Friend: Already, the monk brags about busloads of 180 visitors or more. He is even giving it a good positive spin. He says it’s promoting our culture, something to be proud of.

Scandalous!

Never ending expansions

Friend: He purposely injects “culture” to confuse the situation. He is justifying his need for some “never ending” expansions with no report, whatsoever, forthcoming, on where the money will actually go.

Friend: “Never ending” Iraq and Afgani wars analogy comes to mind. Good only for the War Lobby. Fat defense contracts!

Friend: To me, the big Dhamma Hall, the spacious land, and nearby property are already more than enough in accommodation! Who could have asked for anything more?

Even the nat/spirits cannot fulfill a man’s (or a monk’s) enormous and endless needs!


Damaging

Friend: The monk has already totally forgotten about the official City permit ceiling of 130 attendees. His brash admission, in writing, about busloads of visitors exceeding 130, at a time; is in itself, already damaging to the Temple.

Friend: Why do you say that?


Credibility

Friend: Doing anything illegal or against public policy opens up, oneself and the temple, to a credibility attack. In litigation, this lack of credibility means that you have already lost your case. The jury or the judge won’t believe you anymore.

The monk’s brash but naive admission, about busloads of visitors going over the legal limit, fits this category.

Friend: One instance only?

Pattern

Friend: Another time, the naive monk admitted in a flyer that he “doctored” sponsorship bank balances (to the US Consul) with help from “knowledgeable” accessories.

Friend: Moreover, he again sent out flyers asking for statue donations, when the donations were all already received in full.

Friend: How foolish and naive can a monk be! A pattern of reckless behavior. He and his adviser must have thought he is a living god and is well above US laws.


Gullible Laity

Friend: Lay people, too. How gullible can some be! “Never ending” projects are white elephants. They are not needed.
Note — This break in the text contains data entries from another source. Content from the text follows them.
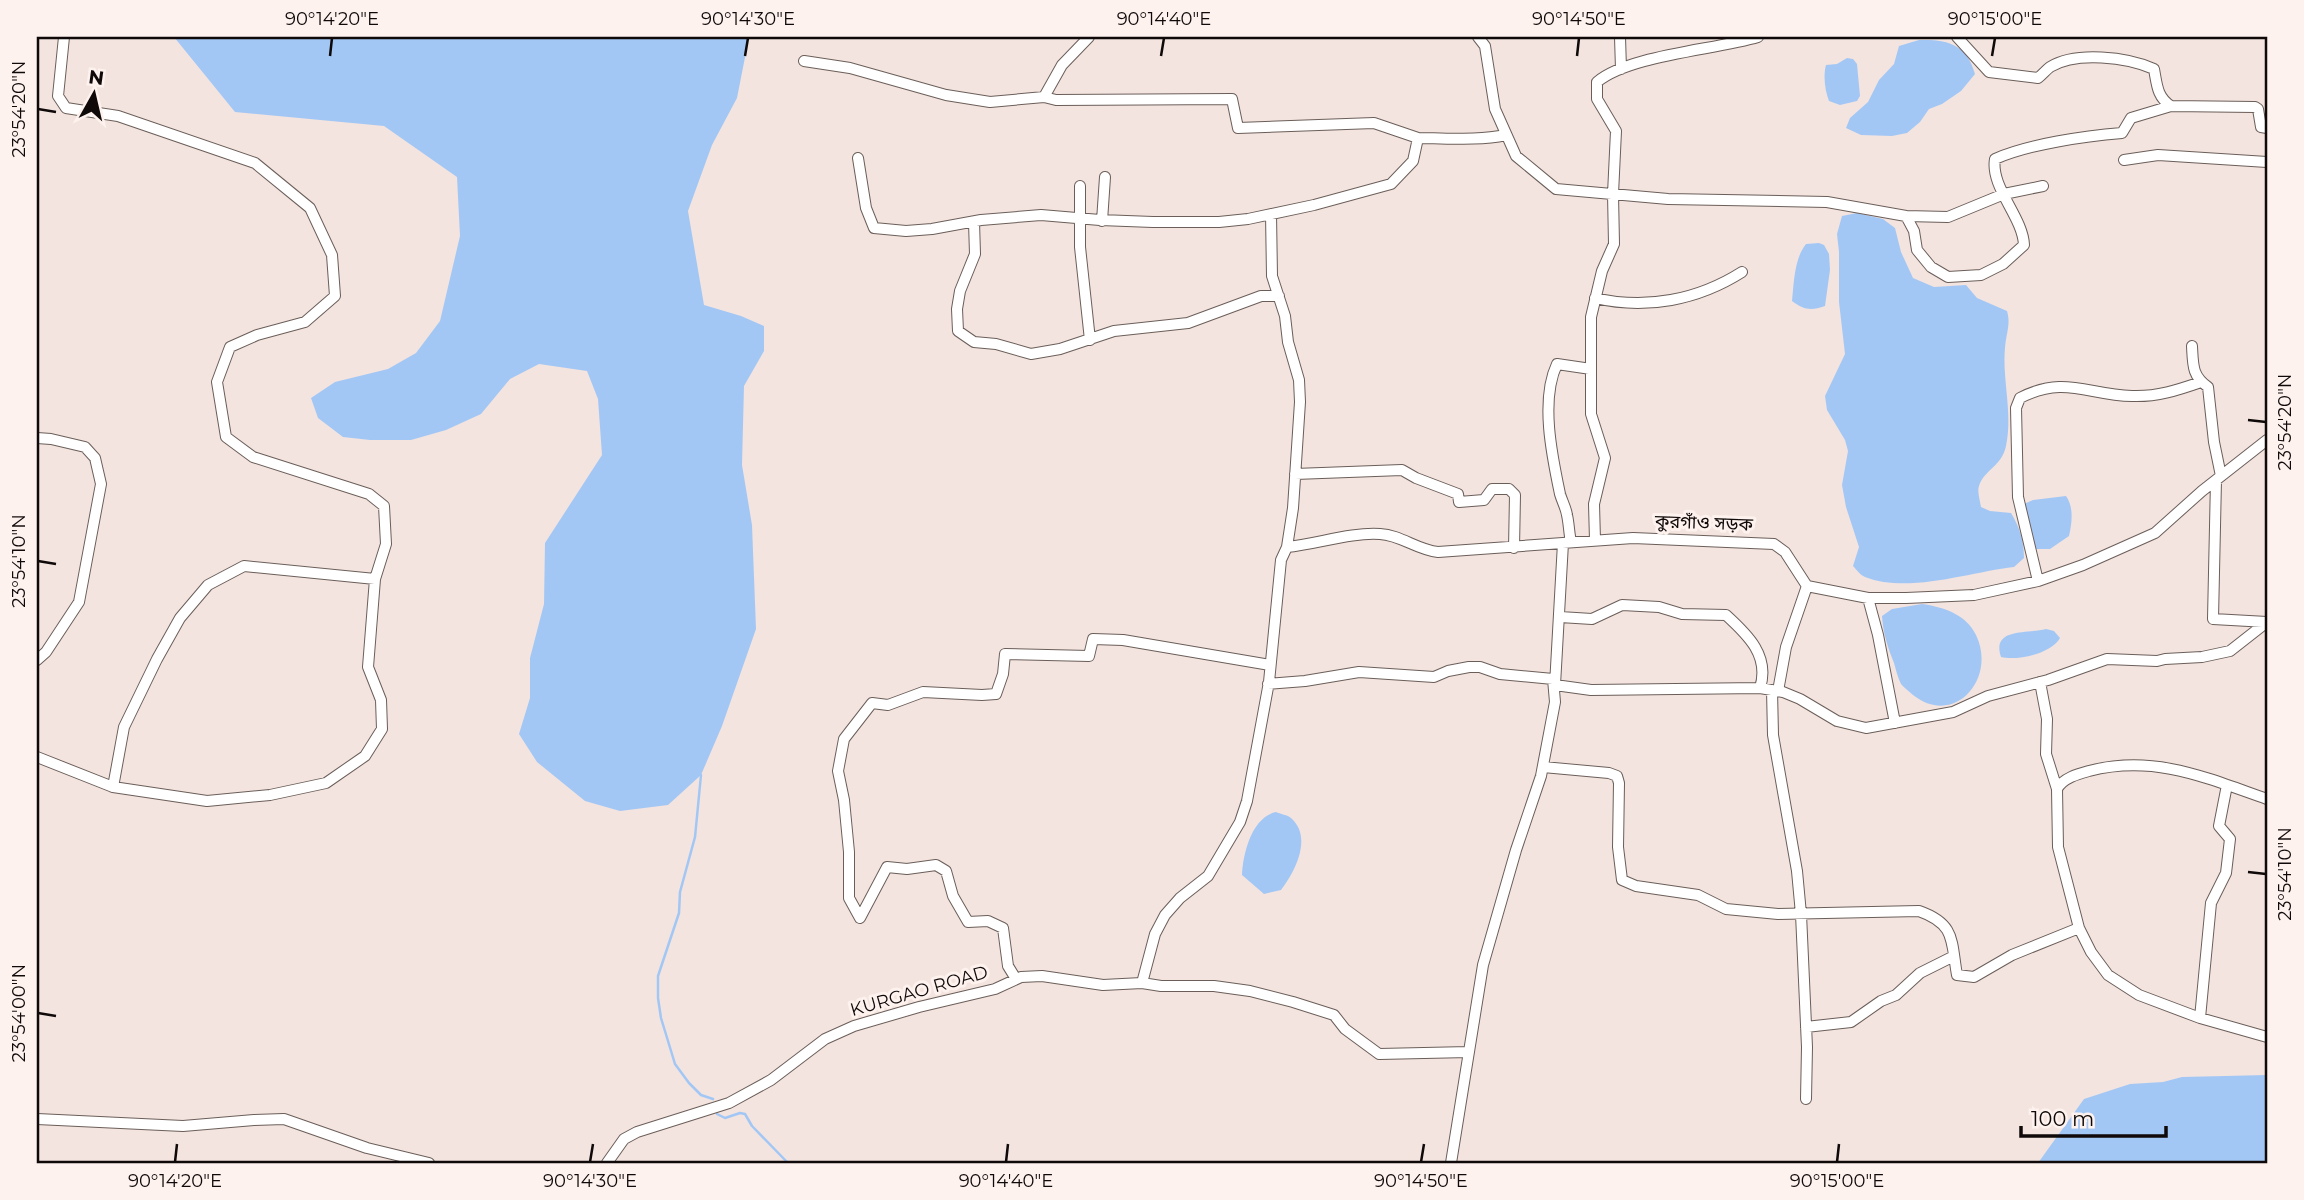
<svg xmlns="http://www.w3.org/2000/svg" width="2304" height="1200" viewBox="0 0 2304 1200" font-family="Montserrat,'Noto Sans Bengali',sans-serif">
  <style>
    .water { fill: #a3c7f5 }
    .lines { fill: none; stroke-linecap: round; stroke-linejoin: round }
    .stream { stroke: #a3c7f5; stroke-width: 2.5 }
    .minor-casing { stroke: #6b5e59; stroke-width: 12 }
    .minor { stroke: #fff; stroke-width: 10 }
    .ticks { fill: none; stroke: #0f0a09; stroke-width: 2.5 }
    .labels { text-anchor: middle; dominant-baseline: central; stroke-width: 6; stroke-linejoin: round; paint-order: stroke }
    .street-label { font-size: 18px; fill: #0f0a09; stroke: #fef2ee }
    .neatline { fill: none; stroke: #0f0a09; stroke-width: 2.5 }
    .ticks-label { font-size: 18px; text-anchor: middle; fill: #0f0a09 }
  </style>
  <rect width="100%" height="100%" fill="#f3e4df"/>
  <path class="water" d="M174,37H749L737,98L712,145L688,211L704,305L741,316L764,326V351L744,386L742,465L752,525L756,629L722,726L701,775L668,805L620,811L585,801L537,762L519,734L530,698V658L544,604L545,543L602,455L598,399L587,371L539,364L510,379L481,414L446,430L411,440H370L343,437L318,418L311,398L335,382L388,369L416,353L440,321L460,236L457,177L384,126L235,112Z
    M1919,40C1947,39 1967,44 1975,74L1961,91L1942,104L1929,109L1920,122L1907,133L1892,136L1861,135L1846,128L1850,118L1868,102L1879,80L1894,64L1899,46Z
    M1847,58L1853,59L1857,64L1860,96L1857,101L1840,105L1829,101C1825,91 1823,76 1826,65L1837,64Z
    M1857,213L1883,219L1895,228L1901,252L1913,278L1934,287L1966,285L1977,298L2007,311C2011,324 2006,334 2005,348C2002,380 2013,412 2006,446C2002,466 1984,470 1979,486C1977,491 1980,501 1981,507L1990,511L2011,513C2020,528 2024,541 2024,558L2014,567C1970,572 1908,594 1865,577C1860,575 1857,570 1853,566L1859,547L1846,507L1842,485L1848,451L1845,440L1827,410L1825,396L1845,354L1839,302V252L1837,234L1842,216Z
    M1819,243L1824,245L1829,254L1830,270L1825,306C1811,311 1804,310 1792,301C1794,283 1794,259 1806,244Z
    M2066,496C2074,507 2072,523 2069,536L2050,549H2035L2024,504L2033,500Z
    M1922,604C1943,607 1966,614 1976,635C1997,678 1955,728 1913,695C1909,691 1904,688 1901,684C1898,678 1896,670 1894,663C1888,648 1883,633 1882,616L1892,609Z
    M2046,629L2054,631L2060,638C2051,654 2017,661 2001,657C1991,627 2028,634 2046,629Z
    M1276,812C1280,814 1288,815 1291,818C1313,837 1295,872 1281,890L1264,894L1242,875C1243,853 1252,817 1276,812Z
    M2267,1075V1163H2038L2084,1099L2130,1084L2163,1082L2182,1077Z"/>
  <g class="lines">
    <path class="stream" d="M701,775L695,837L680,892L679,913L658,976V998L661,1018L675,1064L689,1083L701,1095L713,1099
      M717,1114L725,1118L740,1113L745,1114L752,1126L788,1163"/>
    <defs>
      <path id="minor" d="M1478,37L1485,46L1495,109L1516,156L1556,189L1668,199L1827,202L1906,216L1914,231L1917,250L1931,267L1948,277L1981,275L2003,264L2024,245C2023,217 1990,187 1995,159C2029,144 2085,136 2122,133L2131,118L2171,106
        M1620,37L1621,69
        M1957,37L1989,72L2038,78C2042,75 2046,70 2050,67C2076,51 2127,57 2154,69C2157,85 2157,97 2171,106L2255,107L2258,109L2261,127L2267,128
        M804,61L850,68L946,95L990,102L1044,97L1062,65L1089,37
        M1044,97L1056,100L1232,99L1238,128L1374,123L1418,138
        M858,158L866,208L874,228L906,231L932,229L981,220L1041,215L1100,220L1153,222H1219L1248,219L1314,205L1391,184L1413,161L1418,138C1448,138 1477,141 1506,135
        M2124,160L2158,155L2267,162
        M1080,186V247L1090,340
        M1906,216L1948,217L2004,194L2043,186
        M1102,221L1105,177
        M974,222L975,254L960,291L957,309L958,331L974,342L996,344L1031,354L1060,349L1114,331L1188,323L1261,296H1279
        M1595,298C1646,310 1698,300 1742,272
        M2192,346C2193,365 2192,376 2208,387L2214,442L2221,476
        M37,438L51,439L85,447L95,458L101,484L79,602L46,652L37,660
        M1295,474L1402,470L1416,478L1458,494L1459,502L1484,500L1492,489H1509L1515,495L1514,548
        M2216,480L2213,619L2267,622
        M1595,540L1594,504L1605,458L1591,414V317L1602,271L1614,244L1613,194L1616,131L1597,99V82C1629,55 1714,50 1758,37
        M1571,542C1569,533 1569,524 1567,515C1566,508 1562,501 1560,494C1552,456 1540,400 1557,364L1591,369
        M1563,543L1555,685L1591,690L1760,688L1783,692L1800,699L1837,721L1866,728L1953,712L1988,696L2048,680L2107,659L2157,661L2165,659L2202,657L2230,651L2267,622
        M1287,547C1317,544 1351,532 1380,534C1401,535 1417,550 1438,552L1633,538L1774,544L1785,552L1807,586L1868,598H1906L1974,595L2038,581L2083,565L2155,533L2202,491L2267,440
        M2038,581L2018,497L2016,408L2020,398C2065,375 2087,395 2132,396C2157,397 2178,390 2201,382
        M1868,598L1878,635L1895,723
        M1560,617L1592,619L1622,605L1659,607L1682,614L1726,615C1748,635 1770,656 1760,688
        M2040,682L2047,719L2046,754L2057,789
        M1268,684L1305,681L1359,672L1434,677L1448,671L1469,667H1480L1500,674L1553,679L1555,702L1541,776L1516,850L1483,965L1451,1163
        M1772,690L1773,735L1797,871L1801,914L1807,1047L1806,1099
        M1778,691L1786,647L1807,586
        M37,757L113,787L207,801L270,795L326,783L365,756L382,729L381,700L368,667L375,579L386,544L384,506L369,494L253,457L226,437L217,382L230,347L257,335L305,322L335,296L332,255L310,208L255,163L118,116L66,108L58,96L64,37
        M1543,767L1609,773L1617,776L1619,783L1618,847L1622,880L1636,886L1698,895L1726,909L1778,914L1919,911C1956,924 1951,941 1957,975L1974,977L2012,955L2079,928L2058,847L2057,789C2063,778 2078,774 2089,771C2154,754 2207,778 2267,799
        M113,787L124,727L157,659L180,618L208,585L244,566L375,579
        M2079,928L2091,952L2108,975L2139,995L2200,1018L2267,1037
        M1016,979L1008,966L1003,928L988,921L968,922L953,896L946,871L936,865L907,869L887,867L860,918L849,898V852L844,800L838,771L844,739L872,703L888,705L923,692L982,695L996,694L1003,674L1005,654L1089,656L1093,639L1123,640L1270,665
        M1142,983L1161,986H1214L1250,991L1293,1002L1334,1015L1345,1029L1379,1054L1469,1052
        M2200,1018L2211,903L2226,873L2230,839L2219,826L2227,785
        M1806,1027L1851,1022L1881,1001L1896,995L1920,973L1954,956
        M37,1119L183,1126L254,1120L284,1119L367,1148L429,1163
        M607,1163L624,1139L637,1132L729,1103L771,1080L825,1039L854,1026L919,1007L995,989L1021,977L1042,976L1103,985L1142,983L1155,934L1165,915L1180,898L1208,876L1240,822L1247,801L1269,682L1281,560L1287,547L1293,508L1300,402L1299,380L1288,342L1285,316L1272,276L1271,214"/>
    </defs>
    <use href="#minor" class="minor-casing"/>
    <use href="#minor" class="minor"/>
  </g>
  <path class="ticks" d="M330,56L332,38M745,56L748,38M1161,56L1164,38M1577,56L1579,38M1992,56L1995,38M38,109L56,112M2248,420L2266,422M38,561L56,564M2248,872L2266,874M38,1013L56,1016M175,1162L177,1144M590,1162L593,1144M1006,1162L1008,1144M1421,1162L1424,1144M1837,1162L1839,1144"/>
  <g class="labels">
    <g class="street-label">
      <text transform="translate(1704 523) rotate(2)">কুরগাঁও সড়ক</text>
      <text transform="translate(919 991) rotate(-16)">KURGAO ROAD</text>
    </g>
  </g>
  <rect width="2304" height="1200" fill="none" stroke="#fef2ee" stroke-width="77"/>
  <g transform="translate(94 94) rotate(8)" stroke="#fef2ee" stroke-width="5" paint-order="stroke">
  <path d="M0-5L12 26L0 18L-12 26Z" fill="#0f0a09"/>
  <text y="-10" font-size="19" font-weight="bold" text-anchor="middle" fill="#0f0a09">N</text>
  </g>
  <path d="M2021 1126v10h145v-10" fill="none" stroke="#0f0a09" stroke-width="3.5"/>
  <text x="2031" y="1126" font-size="21" fill="#0f0a09" stroke="#fef2ee" stroke-width="5" paint-order="stroke">100 m</text>
  <rect x="38" y="38" width="2228" height="1124" class="neatline"/>
  <g class="ticks-label">
    <text x="332" y="25">90°14'20"E</text>
    <text x="748" y="25">90°14'30"E</text>
    <text x="1164" y="25">90°14'40"E</text>
    <text x="1579" y="25">90°14'50"E</text>
    <text x="1995" y="25">90°15'00"E</text>
    <text transform="translate(19 109) rotate(-90)" y="6">23°54'20"N</text>
    <text transform="translate(2285 422) rotate(-90)" y="6">23°54'20"N</text>
    <text transform="translate(19 561) rotate(-90)" y="6">23°54'10"N</text>
    <text transform="translate(2285 874) rotate(-90)" y="6">23°54'10"N</text>
    <text transform="translate(19 1013) rotate(-90)" y="6">23°54'00"N</text>
    <text x="175" y="1187">90°14'20"E</text>
    <text x="590" y="1187">90°14'30"E</text>
    <text x="1006" y="1187">90°14'40"E</text>
    <text x="1421" y="1187">90°14'50"E</text>
    <text x="1837" y="1187">90°15'00"E</text>
  </g>
</svg>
These people are not discerning. They are too trusting.

Rather than being a boon, these superfluous projects can pose great dangers to the Temple’s operating permit.
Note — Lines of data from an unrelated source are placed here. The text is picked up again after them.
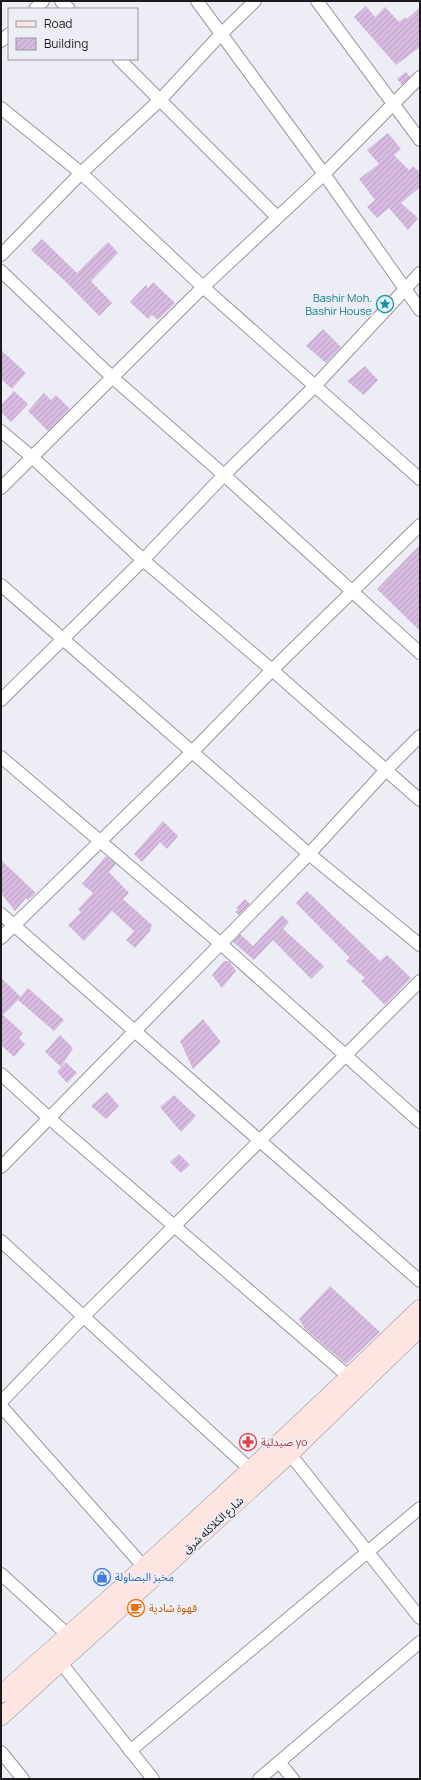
<svg xmlns="http://www.w3.org/2000/svg" width="421" height="1780" font-family="Manrope,'Noto Sans Arabic',sans-serif">
	<style>
		.building { fill: url(#building-hatch) }
		.lines { fill: none; stroke-linecap: round; stroke-linejoin: round }
		.street-casing { stroke: #97979d; stroke-width: 14 }
		.secondary-casing { stroke: #97979d; stroke-width: 18 }
		.street { stroke: #fff; stroke-width: 12 }
		.secondary { stroke: #fee5e2; stroke-width: 17 }
		.labels { text-anchor: middle; stroke-width: 3.5; stroke-linejoin: round; paint-order: stroke }
		.culture-label { font-size: 11px; fill: #0d838f; stroke: #edeef5; text-anchor: end }
		.health-label { font-size: 11px; fill: #be3a42; stroke: #edeef5; text-anchor: start }
		.street-label { font-size: 11px; fill: #1b1b1d; stroke: #edeef5 }
		.shop-label { font-size: 11px; fill: #366cbe; stroke: #edeef5; text-anchor: start }
		.food-label { font-size: 11px; fill: #c56008; stroke: #edeef5; text-anchor: start }
	</style>
	<defs>
		<pattern id="building-hatch" width="6" height="6" patternUnits="userSpaceOnUse"><rect width="6" height="6" fill="#d6bae0"/><path d="M-1 1l2-2M0 6l6-6M5 7l2-2" fill="none" stroke="#b79fc0"/></pattern>
	</defs>
	<rect width="100%" height="100%" fill="#edeef5"/>
	<g class="building">
		<polygon points="366,6 375,17 385,7 399,22 405,17 407,19 420,7 420,47 396,65 354,17"/>
		<polygon points="406,72 410,77 402,85 397,79"/>
		<polygon points="388,133 401,149 394,155 409,170 413,166 420,173 420,187 401,203 418,218 408,230 389,208 377,218 367,207 375,200 359,179 379,164 367,150"/>
		<polygon points="42,239 77,273 108,242 118,253 91,281 112,303 99,316 65,281 31,250"/>
		<polygon points="153,282 175,303 158,320 152,315 148,319 130,302 146,285 148,288"/>
		<polygon points="323,329 341,347 326,363 306,346"/>
		<polygon points="1,350 26,373 12,389 1,379"/>
		<polygon points="365,366 378,380 364,395 347,381"/>
		<polygon points="14,391 28,404 11,422 1,412 1,405"/>
		<polygon points="44,393 51,400 56,395 70,409 48,431 28,411"/>
		<polygon points="420,545 420,631 377,589"/>
		<polygon points="163,821 178,836 167,849 160,842 142,862 134,854"/>
		<polygon points="106,856 116,864 109,872 129,893 123,899 152,925 150,931 135,948 126,940 134,931 112,911 84,941 68,925 81,912 78,909 93,893 82,884"/>
		<polygon points="1,860 36,893 28,900 26,898 15,911 1,893"/>
		<polygon points="307,891 380,961 387,955 411,978 385,1005 361,981 365,978 346,961 350,958 296,903"/>
		<polygon points="245,899 250,904 239,915 235,912 238,909 236,908"/>
		<polygon points="282,915 289,922 283,929 324,966 311,979 273,940 254,960 233,942 240,934 253,946"/>
		<polygon points="224,961 229,961 236,971 222,988 212,975"/>
		<polygon points="1,978 21,997 3,1015 23,1033 19,1038 25,1044 14,1057 1,1045"/>
		<polygon points="28,988 64,1020 54,1031 18,1000"/>
		<polygon points="203,1019 221,1042 193,1069 180,1041"/>
		<polygon points="60,1035 73,1048 61,1067 45,1052"/>
		<polygon points="66,1062 77,1073 67,1083 57,1072"/>
		<polygon points="107,1092 119,1106 106,1119 91,1106"/>
		<polygon points="174,1095 196,1116 181,1132 160,1107"/>
		<polygon points="179,1154 190,1165 181,1173 170,1162"/>
		<polygon points="330,1286 380,1332 346,1364 305,1329 299,1319"/>
	</g>
	<g class="lines">
		<g class="street-casing">
			<g id="street">
				<polyline points="61,1 69,9"/>
				<polyline points="197,1 324,174 420,310"/>
				<polyline points="317,1 420,140"/>
				<polyline points="35,9 43,1"/>
				<polyline points="1,41 9,34"/>
				<polyline points="119,59 277,217"/>
				<polyline points="1,108 81,173 203,287 420,479"/>
				<polyline points="1,255 81,173 160,100 221,34 255,1"/>
				<polyline points="1,271 113,378 224,475 420,653"/>
				<polyline points="1,431 32,457 143,560 272,670 420,800"/>
				<polyline points="1,488 203,287 324,174 420,77"/>
				<polyline points="1,585 309,854 420,945"/>
				<polyline points="1,700 143,560 224,475 315,386 420,273"/>
				<polyline points="1,757 221,944 420,1122"/>
				<polyline points="1,914 420,1281"/>
				<polyline points="1,938 193,751 272,670 420,525"/>
				<polyline points="1,1074 49,1118 348,1376"/>
				<polyline points="1,1167 309,854 386,770 420,736"/>
				<polyline points="1,1241 250,1469"/>
				<polyline points="1,1402 83,1317 420,981"/>
				<polyline points="1,1406 144,1567"/>
				<polyline points="290,1454 420,1618"/>
				<polyline points="1,1574 68,1635"/>
				<polyline points="61,1663 153,1779"/>
				<polyline points="130,1751 420,1508"/>
				<polyline points="1,1752 23,1779"/>
				<polyline points="279,1762 293,1779"/>
				<polyline points="259,1779 420,1642"/>
			</g>
		</g>
		<g class="secondary-casing">
			<g id="secondary">
				<path d="M 1,1694 C 144,1569 284,1440 420,1308"/>
				<polyline points="1,1717 290,1454 420,1328"/>
			</g>
		</g>
		<use href="#street" class="street"/>
		<use href="#secondary" class="secondary"/>
	</g>
	<defs>
		<g id="sight-ring" transform="scale(0.9)"><circle r="9.5" fill="#edeef5" stroke="#0f9aa8" stroke-width="1.5"/><path d="M0-6L1.8-2.2L6-1.7L2.9 1.2L3.7 5.4L0 3.3L-3.7 5.4L-2.9 1.2L-6-1.7L-1.8-2.2Z" fill="#0f9aa8"/></g>
		<g id="pharmacy-ring" transform="scale(0.9)"><circle r="9.5" fill="#edeef5" stroke="#e0444e" stroke-width="1.5"/><path d="M-2-6h4v4h4v4h-4v4h-4v-4h-4v-4h4Z" fill="#e0444e"/></g>
		<g id="shop-ring" transform="scale(0.9)"><circle r="9.5" fill="#edeef5" stroke="#3f7fe0" stroke-width="1.5"/><path d="M-5-2.5h2.3a2.7 3.5 0 0 1 5.4 0H5L5.5 6h-11ZM-1.5-2.5h3a1.5 2.3 0 0 0-3 0Z" fill="#3f7fe0"/></g>
		<g id="cafe-ring" transform="scale(0.9)"><circle r="9.5" fill="#edeef5" stroke="#e8710a" stroke-width="1.5"/><path d="M-5.5-4.5H6V0H3Q3 3.5 0 3.5H-2.5Q-5.5 3.5-5.5 0ZM3-3.2v2h1.7v-2ZM-6 4.5H4V6H-6Z" fill="#e8710a"/></g>
	</defs>
	<g fill-rule="evenodd">
		<use href="#sight-ring" x="385" y="304"/>
		<use href="#pharmacy-ring" x="248" y="1442"/>
		<use href="#shop-ring" x="102" y="1577"/>
		<use href="#cafe-ring" x="136" y="1608"/>
	</g>
	<g class="labels">
		<g class="culture-label">
			<text x="372" y="302">Bashir Moh.<tspan x="372" dy="13">Bashir House</tspan></text>
		</g>
		<g class="health-label">
			<text x="261" y="1446">صيدلية yo</text>
		</g>
		<g class="street-label">
			<text transform="translate(213 1525) rotate(-43)" y="4">شارع الكلاكله شرق</text>
		</g>
		<g class="shop-label">
			<text x="115" y="1581">مخبز البصاولة</text>
		</g>
		<g class="food-label">
			<text x="149" y="1612">قهوة شادية</text>
		</g>
	</g>
	<rect width="421" height="1780" fill="none" stroke="#1b1b1d" stroke-width="4"/>
	<rect x="8" y="8" width="130" height="52" fill="#edeef5" stroke="#999a9f"/>
	<rect x="16" y="21" width="20" height="6" fill="#fee5e2" stroke="#999a9f"/>
	<text x="44" y="28" font-size="12" fill="#1b1b1d">Road</text>
	<rect x="16" y="38" width="20" height="12" fill="url(#building-hatch)" stroke="#999a9f"/>
	<text x="44" y="48" font-size="12" fill="#1b1b1d">Building</text>
</svg>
Example: The guest shed will ensure that the allowed 130 persons permit level would be broken with impunity, again and again. Do you honestly want that?

Without first raising the permit level, would you honestly let somebody push the Temple off the cliff? Would you be comfortable with just getting your ku tho’s and not lift a finger?


Enough Funds, what happened to them?

Friend: The Temple allegedly has between $ 50,000 to $ 100,000 funds. That’s why the monk won’t publish the money reports nor the Nibban Zay reports. The monk never denies these alleged funds’ existence, even up to now.

Why support the current Nibban Zay when there allegedly are enough funds already?